🤖 AI Summary
To address the critical performance bottleneck in PayPal’s business agent—excessive retrieval-component latency (>50% of end-to-end latency)—this work designs an e-commerce–oriented production-grade multi-agent system. It pioneers the application of NVIDIA NeMo to retrieval optimization, leveraging the Nemotron-8B small language model and introducing a retrieval-specific LoRA fine-tuning strategy, integrated with AdamW optimization, learning-rate scanning, and cosine annealing scheduling. Experiments demonstrate >50% reduction in retrieval latency, substantial decreases in overall inference latency and computational cost, while maintaining or improving task accuracy and user experience. Key contributions include: (1) the first industrial deployment of NeMo in an e-commerce multi-agent system; (2) a retrieval-oriented, lightweight LLM fine-tuning paradigm; and (3) a scalable, low-latency, cost-efficient, and high-quality commercial agent architecture.
📝 Abstract
We present the development and optimization of PayPal's Commerce Agent, powered by NEMO-4-PAYPAL, a multi-agent system designed to revolutionize agentic commerce on the PayPal platform. Through our strategic partnership with NVIDIA, we leveraged the NeMo Framework for LLM model fine-tuning to enhance agent performance. Specifically, we optimized the Search and Discovery agent by replacing our base model with a fine-tuned Nemotron small language model (SLM).

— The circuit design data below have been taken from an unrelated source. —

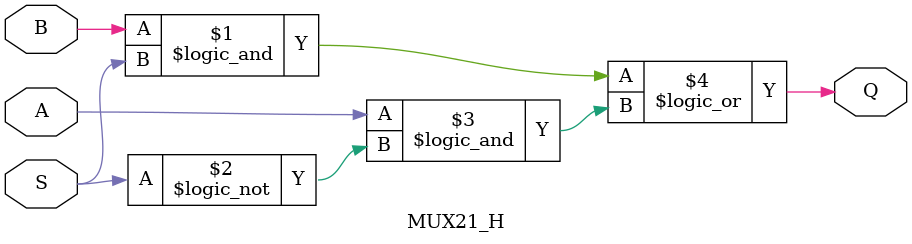
<source format=v>
`timescale 1ns/1ps

module INV1_H ( A, Q );
parameter delay = 5;
input A;
output Q;
  assign #delay Q = !A;
endmodule


module INV10_H ( A, Q );
parameter delay = 5;
input A;
output Q;
  assign #delay Q = !A;
endmodule


module BUF4_H ( A, Q ); 
parameter delay = 5;
input A;
output Q;
  assign #delay Q = A;
endmodule


module TIE0_H ( Q ); 
parameter delay = 5;
output Q;
  assign Q = 0;
endmodule


module TIE1_H ( Q ); 
parameter delay = 5;
output Q;
  assign Q = 1;
endmodule


module XNR21_H ( A, B, Q ); 
parameter delay = 5;
input A;
input B;
output Q;
  assign #delay Q = ! ( A ^ B );
endmodule


module XOR21_H ( A, B, Q ); 
parameter delay = 5;
input A;
input B;
output Q;
  assign #delay Q = ( A ^ B );
endmodule


module NAND21_H ( A, B, Q ); 
parameter delay = 5;
input A;
input B;
output Q;
  assign #delay Q = ! ( A && B );
endmodule


module NAND31_H ( A, B, C, Q ); 
parameter delay = 5;
input A;
input B;
input C;
output Q;
  assign #delay Q = ! ( A && B && C );
endmodule


module NAND41_H ( A, B, C, D, Q ); 
parameter delay = 5;
input A;
input B;
input C;
input D;
output Q;
  assign #delay Q = ! ( A && B && C && D );
endmodule


module NOR21_H ( A, B, Q ); 
parameter delay = 5;
input A;
input B;
output Q;
  assign #delay Q = ! ( A || B );
endmodule


module NOR31_H ( A, B, C, Q ); 
parameter delay = 5;

input A;
input B;
input C;
output Q;
  assign #delay Q = ! ( A || B || C );
endmodule


module NOR41_H ( A, B, C, D, Q ); 
parameter delay = 5;
input A;
input B;
input C;
input D;
output Q;
  assign #delay Q = ! ( A || B || C || D );
endmodule


module DFC1_H ( D, C, RN, Q, QN );
parameter delay = 5;
input D, C, RN;
output Q, QN;
reg Q, QN;
always @(posedge C or negedge RN)
  if ( ! RN )
    begin
      Q <= #delay 0;
      QN <= #delay 1;
    end
  else
    begin
      Q <= #delay D;
      QN <= #delay !D;
    end
endmodule


module MUX21_H ( A, B, S, Q ); 
parameter delay = 5;
input A;
input B;
input S;
output Q;
  assign Q = (B && S) || (A && (! S));
endmodule

</source>
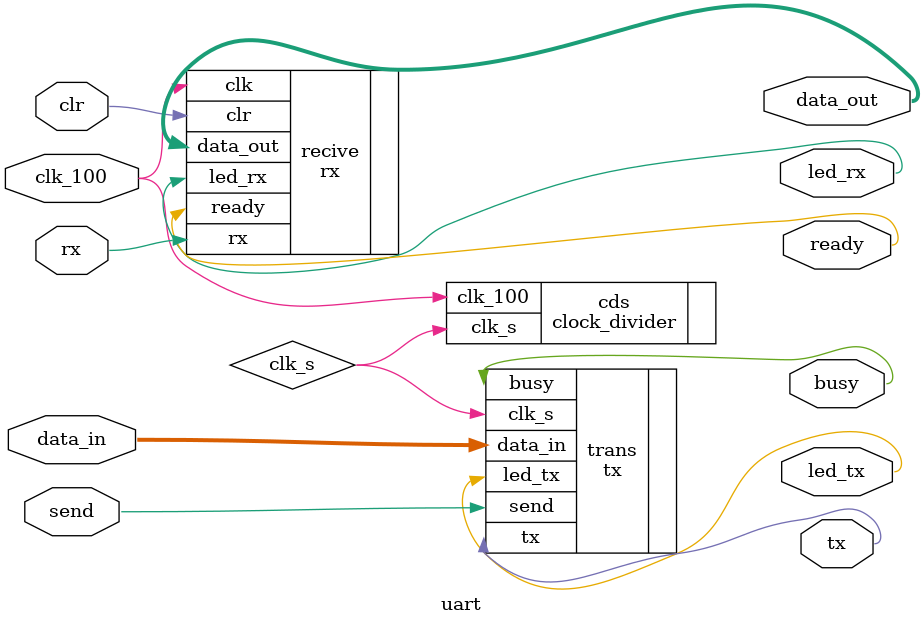
<source format=v>
`timescale 1ns / 1ps
module uart(
				clk_100,
				tx,
				rx,
				led_rx,
				led_tx,
				data_in,
				data_out,
				send,
				busy,
				clr,
				ready
				);


parameter baud_num=521;
input clk_100,rx,send,clr;
input [7:0] data_in;
output led_rx,led_tx,tx,busy,ready;//added reg
output [7:0] data_out;


wire clk_s;					
						
//initialize the clock divider for baurdrate
clock_divider #(.num_clk(baud_num)) cds(.clk_100(clk_100),
						.clk_s(clk_s)
						);

//initialize the transmitter
tx trans(.clk_s(clk_s),
			.send(send),
			.busy(busy),
			.data_in(data_in),
			.tx(tx),
			.led_tx(led_tx)
			);
			
//initialize the reciver		
rx #(.num_clk(baud_num)) recive(.clk(clk_100),
				.rx(rx),
				.data_out(data_out),
				.ready(ready),
				.led_rx(led_rx),
				.clr(clr)
				);

endmodule

</source>
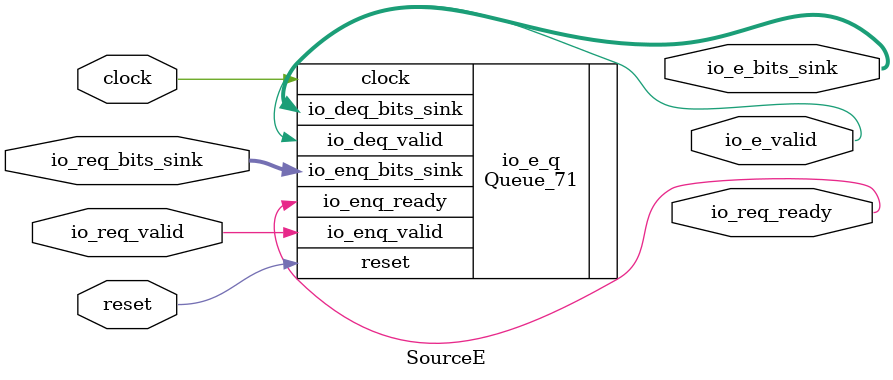
<source format=sv>
`ifndef RANDOMIZE
  `ifdef RANDOMIZE_REG_INIT
    `define RANDOMIZE
  `endif // RANDOMIZE_REG_INIT
`endif // not def RANDOMIZE
`ifndef RANDOMIZE
  `ifdef RANDOMIZE_MEM_INIT
    `define RANDOMIZE
  `endif // RANDOMIZE_MEM_INIT
`endif // not def RANDOMIZE

`ifndef RANDOM
  `define RANDOM $random
`endif // not def RANDOM

// Users can define 'PRINTF_COND' to add an extra gate to prints.
`ifndef PRINTF_COND_
  `ifdef PRINTF_COND
    `define PRINTF_COND_ (`PRINTF_COND)
  `else  // PRINTF_COND
    `define PRINTF_COND_ 1
  `endif // PRINTF_COND
`endif // not def PRINTF_COND_

// Users can define 'ASSERT_VERBOSE_COND' to add an extra gate to assert error printing.
`ifndef ASSERT_VERBOSE_COND_
  `ifdef ASSERT_VERBOSE_COND
    `define ASSERT_VERBOSE_COND_ (`ASSERT_VERBOSE_COND)
  `else  // ASSERT_VERBOSE_COND
    `define ASSERT_VERBOSE_COND_ 1
  `endif // ASSERT_VERBOSE_COND
`endif // not def ASSERT_VERBOSE_COND_

// Users can define 'STOP_COND' to add an extra gate to stop conditions.
`ifndef STOP_COND_
  `ifdef STOP_COND
    `define STOP_COND_ (`STOP_COND)
  `else  // STOP_COND
    `define STOP_COND_ 1
  `endif // STOP_COND
`endif // not def STOP_COND_

// Users can define INIT_RANDOM as general code that gets injected into the
// initializer block for modules with registers.
`ifndef INIT_RANDOM
  `define INIT_RANDOM
`endif // not def INIT_RANDOM

// If using random initialization, you can also define RANDOMIZE_DELAY to
// customize the delay used, otherwise 0.002 is used.
`ifndef RANDOMIZE_DELAY
  `define RANDOMIZE_DELAY 0.002
`endif // not def RANDOMIZE_DELAY

// Define INIT_RANDOM_PROLOG_ for use in our modules below.
`ifndef INIT_RANDOM_PROLOG_
  `ifdef RANDOMIZE
    `ifdef VERILATOR
      `define INIT_RANDOM_PROLOG_ `INIT_RANDOM
    `else  // VERILATOR
      `define INIT_RANDOM_PROLOG_ `INIT_RANDOM #`RANDOMIZE_DELAY begin end
    `endif // VERILATOR
  `else  // RANDOMIZE
    `define INIT_RANDOM_PROLOG_
  `endif // RANDOMIZE
`endif // not def INIT_RANDOM_PROLOG_

module SourceE(
  input        clock,
               reset,
               io_req_valid,
  input  [2:0] io_req_bits_sink,
  output       io_req_ready,
               io_e_valid,
  output [2:0] io_e_bits_sink
);

  Queue_71 io_e_q (	// @[Decoupled.scala:375:21]
    .clock            (clock),
    .reset            (reset),
    .io_enq_valid     (io_req_valid),
    .io_enq_bits_sink (io_req_bits_sink),
    .io_enq_ready     (io_req_ready),
    .io_deq_valid     (io_e_valid),
    .io_deq_bits_sink (io_e_bits_sink)
  );
endmodule


</source>
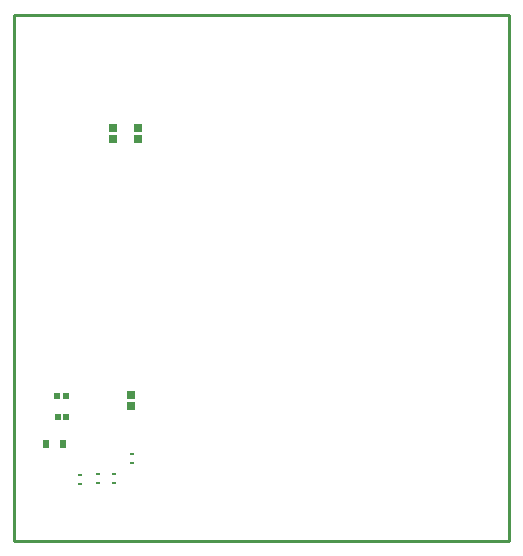
<source format=gtp>
G04*
G04 #@! TF.GenerationSoftware,Altium Limited,Altium Designer,20.0.2 (26)*
G04*
G04 Layer_Color=8421504*
%FSLAX44Y44*%
%MOMM*%
G71*
G01*
G75*
%ADD14C,0.2540*%
%ADD15R,0.6000X0.8000*%
%ADD16R,0.4246X0.2921*%
%ADD17R,0.4500X0.2921*%
%ADD18R,0.6725X0.6899*%
%ADD19R,0.4899X0.4725*%
%ADD20C,0.1524*%
D14*
X419100Y829310D02*
Y1275080D01*
X838200D01*
X838200Y829310D01*
X419100D02*
X838200D01*
D15*
X460640Y911860D02*
D03*
X446140D02*
D03*
D16*
X490220Y878900D02*
D03*
Y886400D02*
D03*
D17*
X474980Y885130D02*
D03*
Y877630D02*
D03*
X504190Y878900D02*
D03*
Y886400D02*
D03*
X519430Y895470D02*
D03*
Y902970D02*
D03*
D18*
X502920Y1169964D02*
D03*
Y1179536D02*
D03*
X518160Y943904D02*
D03*
Y953476D02*
D03*
X524510Y1169964D02*
D03*
Y1179536D02*
D03*
D19*
X455979Y934720D02*
D03*
X463550D02*
D03*
X455954Y952500D02*
D03*
X463526D02*
D03*
D20*
X486220Y916560D02*
D03*
Y920560D02*
D03*
Y924560D02*
D03*
Y928560D02*
D03*
X490220Y916560D02*
D03*
Y920560D02*
D03*
Y924560D02*
D03*
Y928560D02*
D03*
X494220Y916560D02*
D03*
Y920560D02*
D03*
Y924560D02*
D03*
Y928560D02*
D03*
M02*

</source>
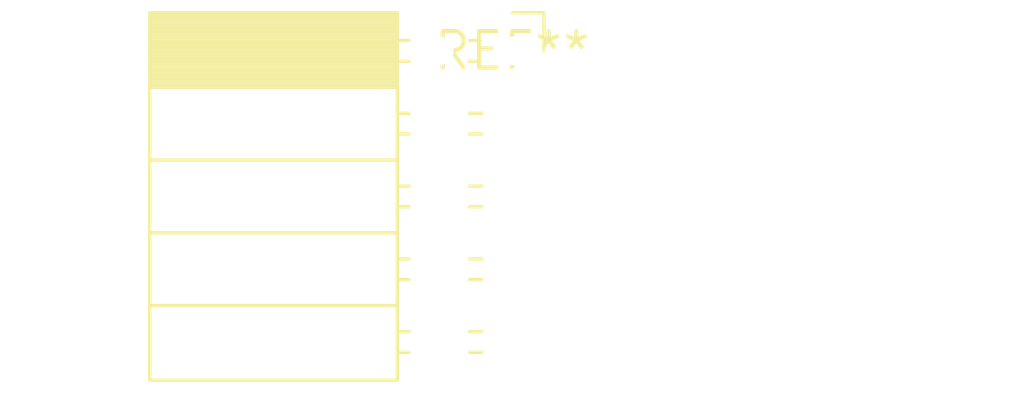
<source format=kicad_pcb>
(kicad_pcb (version 20240108) (generator pcbnew)

  (general
    (thickness 1.6)
  )

  (paper "A4")
  (layers
    (0 "F.Cu" signal)
    (31 "B.Cu" signal)
    (32 "B.Adhes" user "B.Adhesive")
    (33 "F.Adhes" user "F.Adhesive")
    (34 "B.Paste" user)
    (35 "F.Paste" user)
    (36 "B.SilkS" user "B.Silkscreen")
    (37 "F.SilkS" user "F.Silkscreen")
    (38 "B.Mask" user)
    (39 "F.Mask" user)
    (40 "Dwgs.User" user "User.Drawings")
    (41 "Cmts.User" user "User.Comments")
    (42 "Eco1.User" user "User.Eco1")
    (43 "Eco2.User" user "User.Eco2")
    (44 "Edge.Cuts" user)
    (45 "Margin" user)
    (46 "B.CrtYd" user "B.Courtyard")
    (47 "F.CrtYd" user "F.Courtyard")
    (48 "B.Fab" user)
    (49 "F.Fab" user)
    (50 "User.1" user)
    (51 "User.2" user)
    (52 "User.3" user)
    (53 "User.4" user)
    (54 "User.5" user)
    (55 "User.6" user)
    (56 "User.7" user)
    (57 "User.8" user)
    (58 "User.9" user)
  )

  (setup
    (pad_to_mask_clearance 0)
    (pcbplotparams
      (layerselection 0x00010fc_ffffffff)
      (plot_on_all_layers_selection 0x0000000_00000000)
      (disableapertmacros false)
      (usegerberextensions false)
      (usegerberattributes false)
      (usegerberadvancedattributes false)
      (creategerberjobfile false)
      (dashed_line_dash_ratio 12.000000)
      (dashed_line_gap_ratio 3.000000)
      (svgprecision 4)
      (plotframeref false)
      (viasonmask false)
      (mode 1)
      (useauxorigin false)
      (hpglpennumber 1)
      (hpglpenspeed 20)
      (hpglpendiameter 15.000000)
      (dxfpolygonmode false)
      (dxfimperialunits false)
      (dxfusepcbnewfont false)
      (psnegative false)
      (psa4output false)
      (plotreference false)
      (plotvalue false)
      (plotinvisibletext false)
      (sketchpadsonfab false)
      (subtractmaskfromsilk false)
      (outputformat 1)
      (mirror false)
      (drillshape 1)
      (scaleselection 1)
      (outputdirectory "")
    )
  )

  (net 0 "")

  (footprint "PinSocket_2x05_P2.54mm_Horizontal" (layer "F.Cu") (at 0 0))

)

</source>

We conducted comprehensive experiments using the llama3.1-nemotron-nano-8B-v1 architecture, training LoRA-based models through systematic hyperparameter sweeps across learning rates, optimizers (Adam, AdamW), cosine annealing schedules, and LoRA ranks. Our contributions include: (1) the first application of NVIDIA's NeMo Framework to commerce-specific agent optimization, (2) LLM powered fine-tuning strategy for retrieval-focused commerce tasks, (3) demonstration of significant improvements in latency and cost while maintaining agent quality, and (4) a scalable framework for multi-agent system optimization in production e-commerce environments. Our results demonstrate that the fine-tuned Nemotron SLM effectively resolves the key performance issue in the retrieval component, which represents over 50% of total agent response time, while maintaining or enhancing overall system performance.